Records to use>
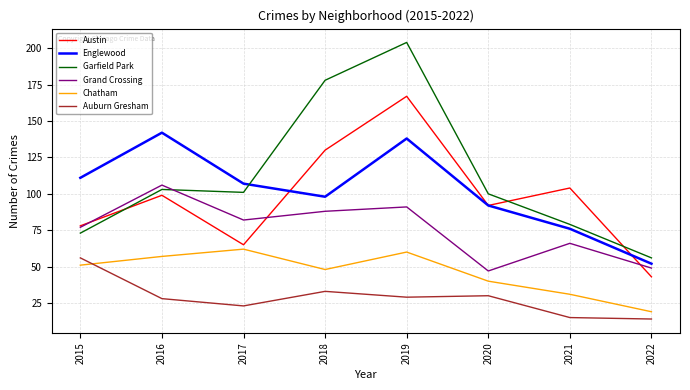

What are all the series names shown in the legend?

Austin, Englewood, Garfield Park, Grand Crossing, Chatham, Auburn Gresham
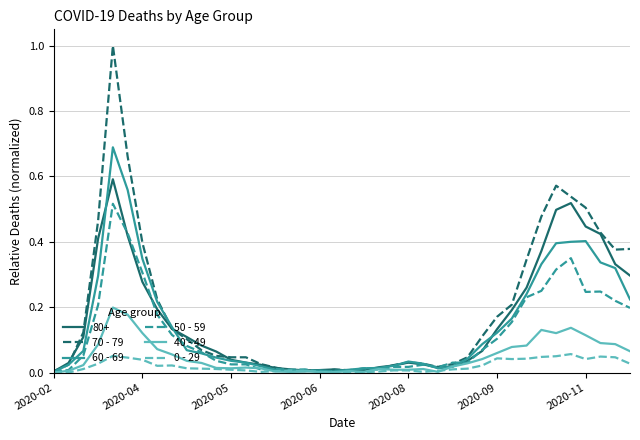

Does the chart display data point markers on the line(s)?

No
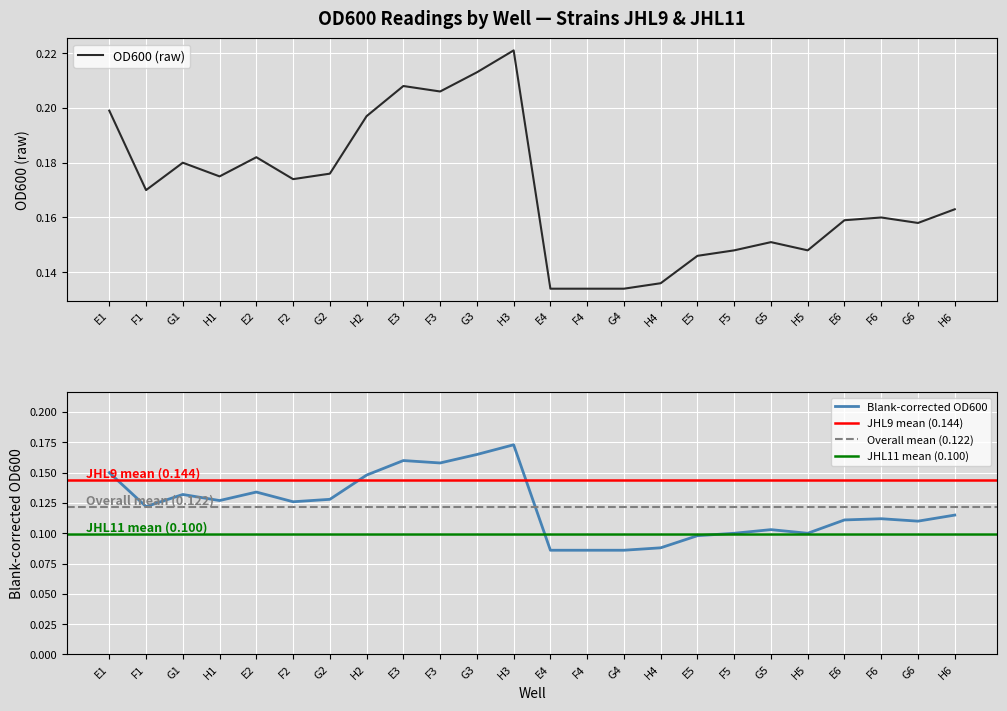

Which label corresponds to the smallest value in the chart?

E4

* * *

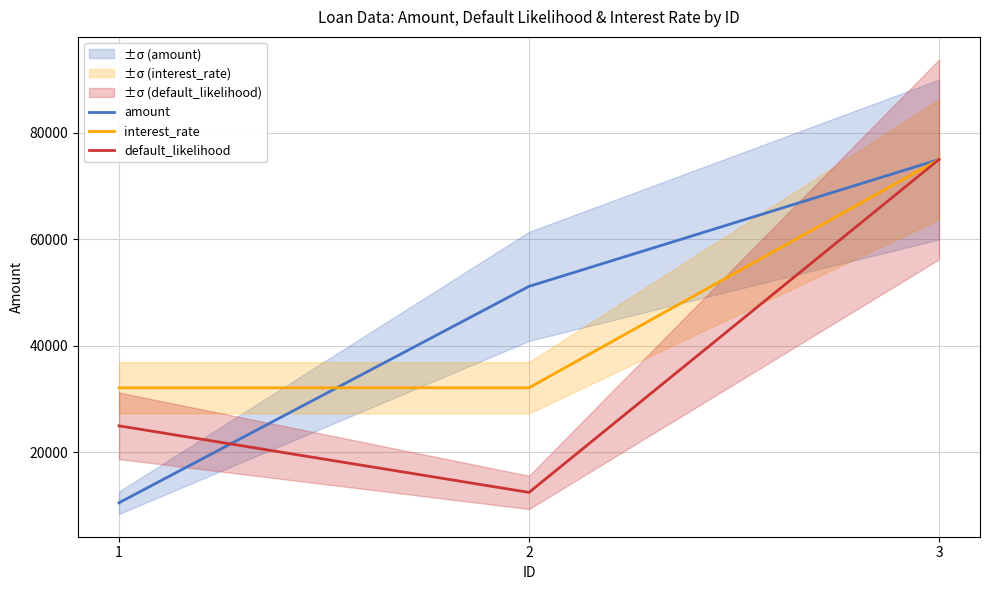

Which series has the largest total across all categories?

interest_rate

...

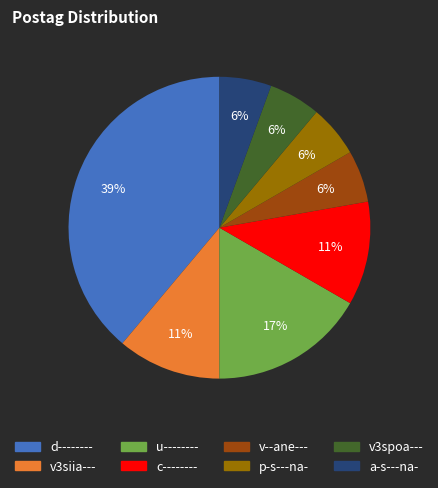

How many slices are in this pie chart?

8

To do> Print the records line for line, starting at the line containing "Does the chart" and stopping after the line containing "Which label corresponds". Omit the pictures from your output.

Problem solution>
Does the chart display data point markers on the line(s)?

No

Which label corresponds to the smallest value in the chart?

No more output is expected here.